[RECORDS TO PROCESS]

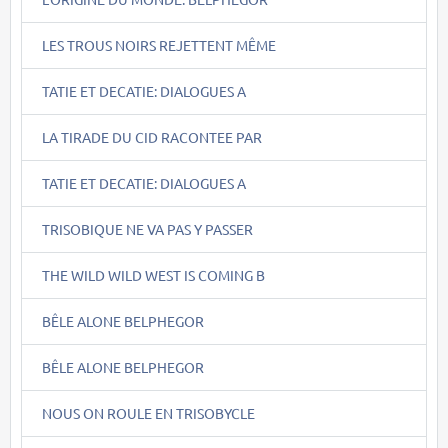
LES TROUS NOIRS REJETTENT MÊME
TATIE ET DECATIE: DIALOGUES A
LA TIRADE DU CID RACONTEE PAR
TATIE ET DECATIE: DIALOGUES A
TRISOBIQUE NE VA PAS Y PASSER
THE WILD WILD WEST IS COMING B
BÊLE ALONE BELPHEGOR
BÊLE ALONE BELPHEGOR
NOUS ON ROULE EN TRISOBYCLE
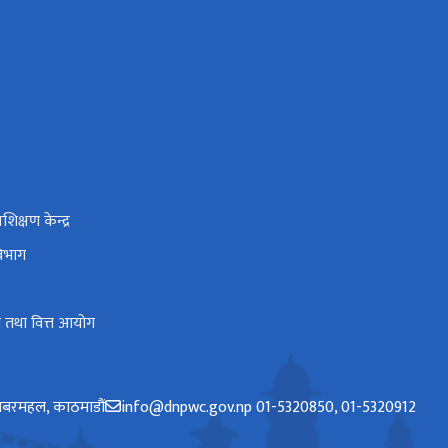
िक्षण केन्द्र
विभाग
रोत तथा वित्त आयोग
बरमहल, काठमाडौं
info@dnpwc.gov.np 01-5320850, 01-5320912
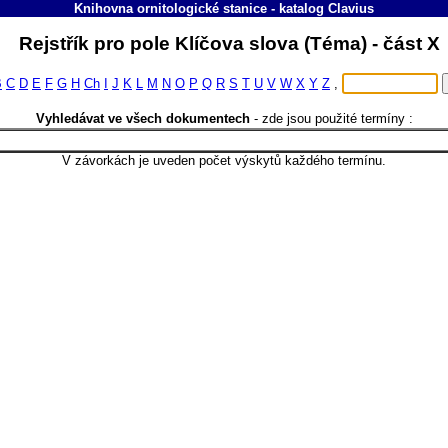
Knihovna ornitologické stanice
-
katalog
Clavius
Rejstřík pro pole Klíčova slova (Téma) - část 
B
C
D
E
F
G
H
Ch
I
J
K
L
M
N
O
P
Q
R
S
T
U
V
W
X
Y
Z
,
Vyhledávat ve všech dokumentech
-
zde jsou použité termíny :
V závorkách je uveden počet výskytů každého termínu.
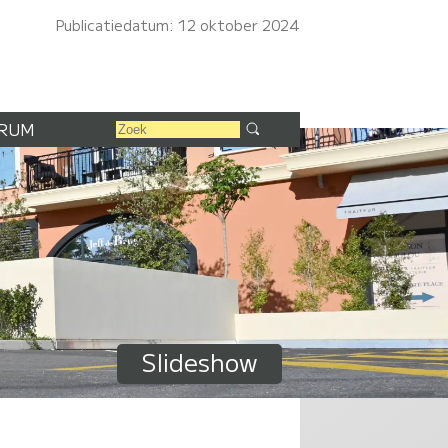
Publicatiedatum: 12 oktober 2024
RUM
Slideshow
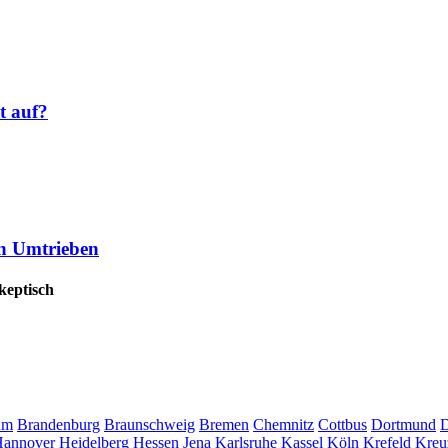
 auf?
en Umtrieben
keptisch
um
Brandenburg
Braunschweig
Bremen
Chemnitz
Cottbus
Dortmund
D
annover
Heidelberg
Hessen
Jena
Karlsruhe
Kassel
Köln
Krefeld
Kreu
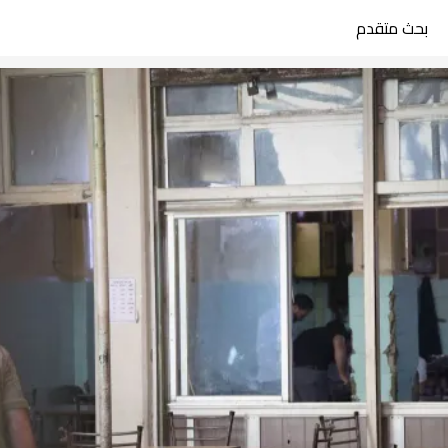
بحث متقدم
search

[/RECORDS TO PROCESS]

Repeat exactly the line containing "Vyhledávat ve všech dokumentech" and every line after it through the end of the records, and nothing else. Leave the pictures out.

Vyhledávat ve všech dokumentech
-
zde jsou použité termíny :
V závorkách je uveden počet výskytů každého termínu.
Publicatiedatum: 12 oktober 2024
RUM
Slideshow
 auf?
en Umtrieben
keptisch
um
Brandenburg
Braunschweig
Bremen
Chemnitz
Cottbus
Dortmund
D
annover
Heidelberg
Hessen
Jena
Karlsruhe
Kassel
Köln
Krefeld
Kreu
بحث متقدم
search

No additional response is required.